Embora Bauhinia forficata seja considerada a autêntica “pata-de-vaca ” e seja a espécie mais investigada para o tratamento do diabetes, as folhas e cascas do caule de outras espécies de Bauhinia são frequentemente utilizadas na medicina popular brasileira devido à semelhança morfológica entre as espécies. Nesse sentido, os pesquisadores deste estudo buscaram outras espécies do gênero Bauhinia que poderiam conter compostos ativos úteis para o tratamento do diabetes e descobriram a espécie Bauhinia holophylla, também conhecida como pata-de-vaca-do-cerrado, que é amplamente distribuída em diferentes estados brasileiros.
Os pesquisadores então conduziram experimentos para verificar a atividade hipoglicemiante da B. holophylla em um modelo animal de diabetes, o que resultou em uma atividade promissora. A partir desse ponto, os pesquisadores realizaram experimentos para identificar os princípios ativos responsáveis pela atividade antidiabética usando a estratégia de fracionamento bioguiado. Eles descobriram uma fração do extrato das folhas contendo uma classe de compostos nunca antes descrita na literatura por apresentar atividade hipoglicêmica, o que se tornou o foco dos próximos anos de estudo. Em um estudo detalhado, os pesquisadores isolaram e testaram os compostos presentes nessa fração em um modelo animal, descobrindo novos produtos naturais com atividade hipoglicêmica muito potente e com a vantagem de poderem ser utilizados como tratamento para diferentes tipos de diabetes.
Os autores destacam que esses resultados foram possíveis graças ao uso de diferentes plataformas analíticas e à colaboração de equipes multidisciplinares, o que foi o diferencial deste trabalho em relação a outros estudos realizados com a mesma espécie. Além disso, a documentação do conhecimento tradicional associado à Bauhinia foi fundamental para a identificação de novos produtos ativos de espécies já conhecidas, mas que estavam escondidos na natureza.
Embora os resultados sejam promissores, os autores ressaltam a necessidade de novos estudos em modelos animais e em fase clínica para o uso seguro e eficaz dessa planta. Por fim, o estudo destaca a importância da documentação do conhecimento tradicional na descoberta de tesouros escondidos nas florestas e para um entendimento mais profundo da utilização de plantas medicinais. Uma patente foi depositada para proteger os resultados e permitir futuras negociações com o setor farmacêutico.
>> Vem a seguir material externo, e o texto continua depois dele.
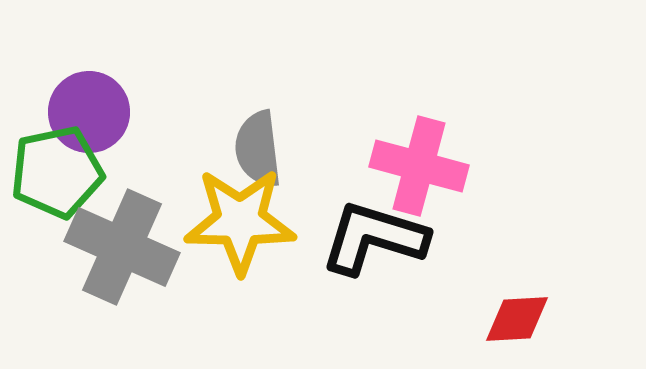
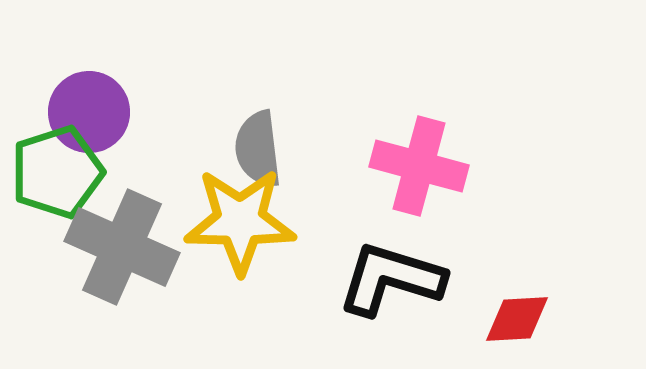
green pentagon: rotated 6 degrees counterclockwise
black L-shape: moved 17 px right, 41 px down
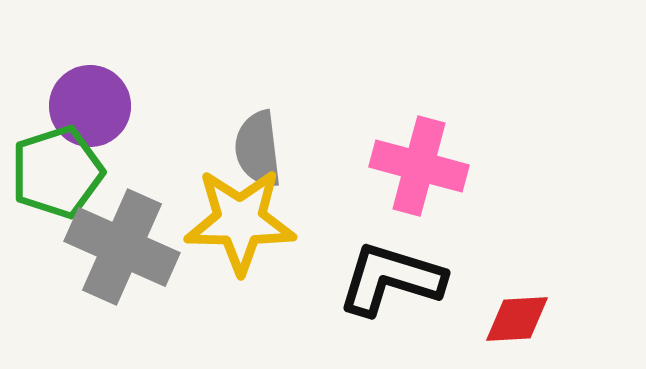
purple circle: moved 1 px right, 6 px up
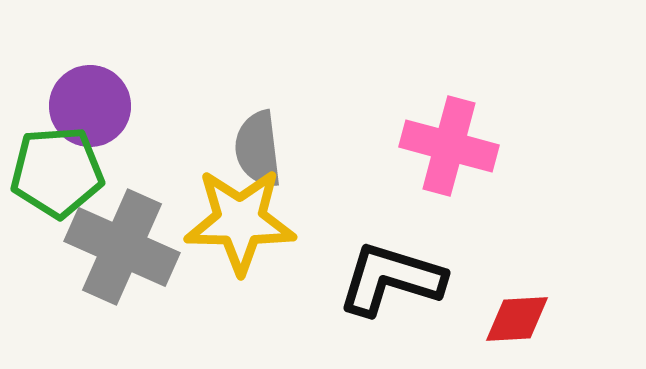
pink cross: moved 30 px right, 20 px up
green pentagon: rotated 14 degrees clockwise
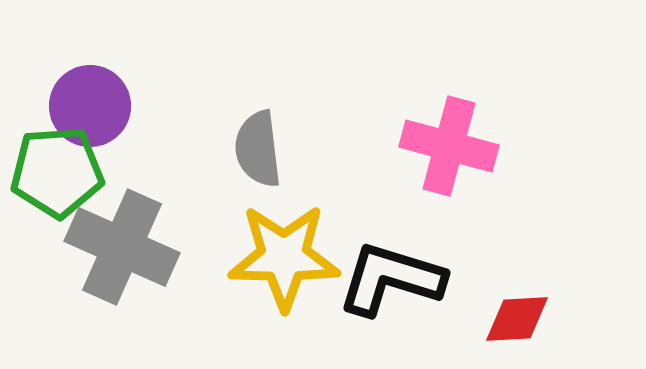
yellow star: moved 44 px right, 36 px down
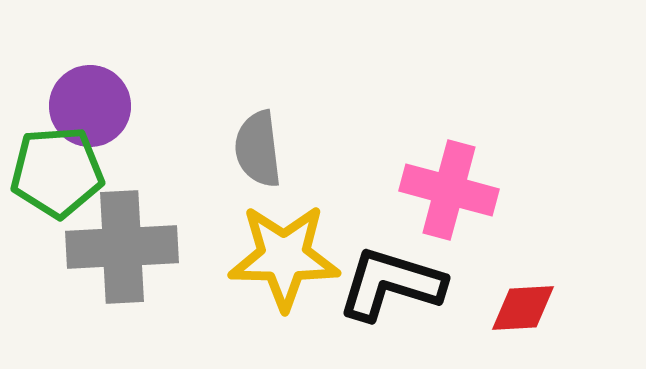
pink cross: moved 44 px down
gray cross: rotated 27 degrees counterclockwise
black L-shape: moved 5 px down
red diamond: moved 6 px right, 11 px up
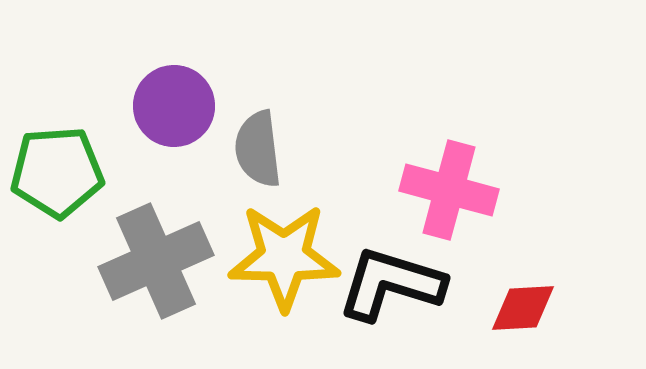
purple circle: moved 84 px right
gray cross: moved 34 px right, 14 px down; rotated 21 degrees counterclockwise
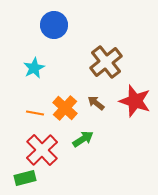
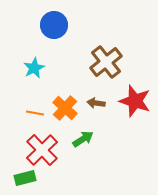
brown arrow: rotated 30 degrees counterclockwise
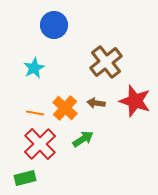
red cross: moved 2 px left, 6 px up
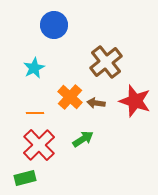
orange cross: moved 5 px right, 11 px up
orange line: rotated 12 degrees counterclockwise
red cross: moved 1 px left, 1 px down
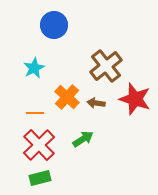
brown cross: moved 4 px down
orange cross: moved 3 px left
red star: moved 2 px up
green rectangle: moved 15 px right
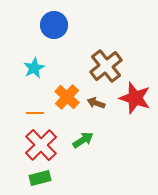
red star: moved 1 px up
brown arrow: rotated 12 degrees clockwise
green arrow: moved 1 px down
red cross: moved 2 px right
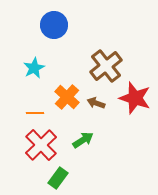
green rectangle: moved 18 px right; rotated 40 degrees counterclockwise
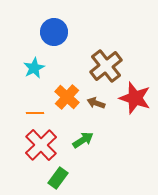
blue circle: moved 7 px down
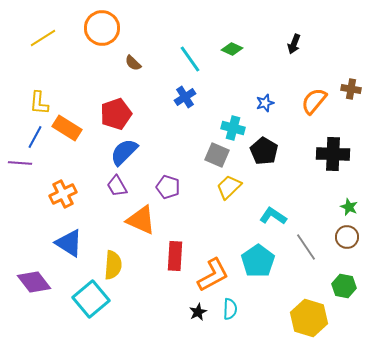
O estudo completo pode ser encontrado na publicação original publicado na PlosOne (Hypoglycemic active principles from the leaves of Bauhinia holophylla: Comprehensive phytochemical characterization and in vivo activity profile | PLOS ONE)
Em última análise, este estudo destaca a importância da documentação do conhecimento tradicional para um entendimento mais profundo da utilização de plantas medicinais e para guiar os pesquisadores na descoberta de tesouros escondidos nas florestas.
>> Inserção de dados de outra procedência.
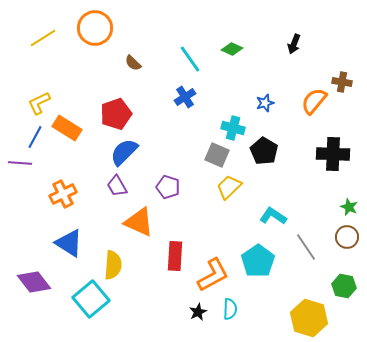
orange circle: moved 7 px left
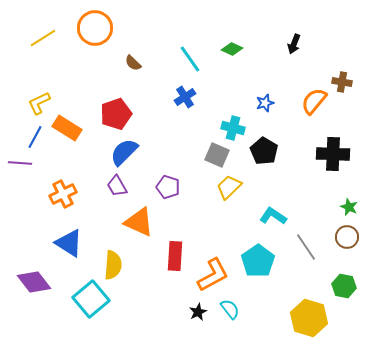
cyan semicircle: rotated 40 degrees counterclockwise
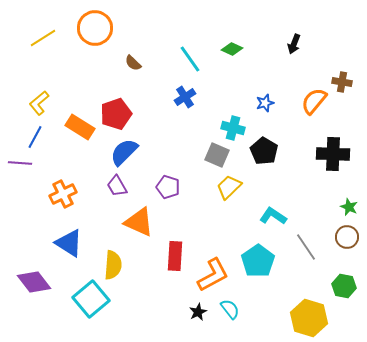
yellow L-shape: rotated 15 degrees counterclockwise
orange rectangle: moved 13 px right, 1 px up
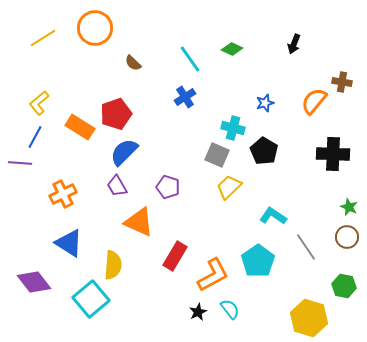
red rectangle: rotated 28 degrees clockwise
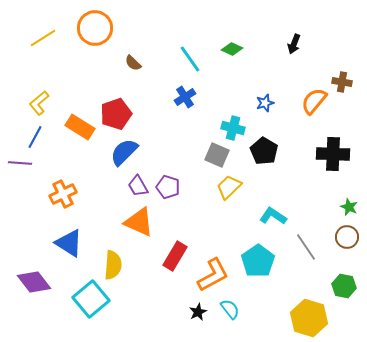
purple trapezoid: moved 21 px right
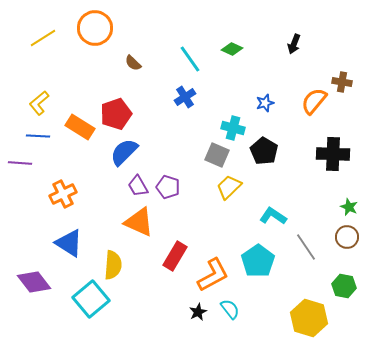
blue line: moved 3 px right, 1 px up; rotated 65 degrees clockwise
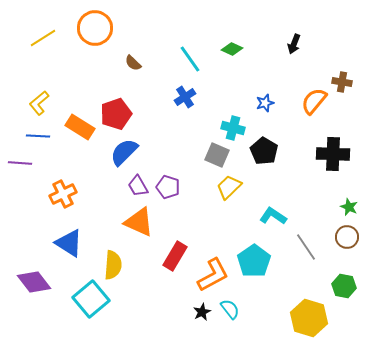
cyan pentagon: moved 4 px left
black star: moved 4 px right
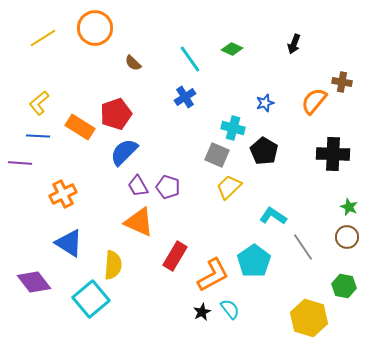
gray line: moved 3 px left
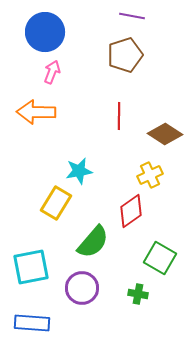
Visando impulsionar e dar visibilidade para as pesquisas brasileiras provenientes da biodiversidade brasileira, foi criada a plataforma InovafitoBrasil, que apresenta um roteiro padronizado de desenvolvimento de medicamentos fitoterápicos incorporando as exigências regulatórias no contexto dos níveis de maturidade tecnológica. A plataforma conecta a academia e a indústria, que lidam com a negociação de acordo com suas próprias políticas de proteção intelectual.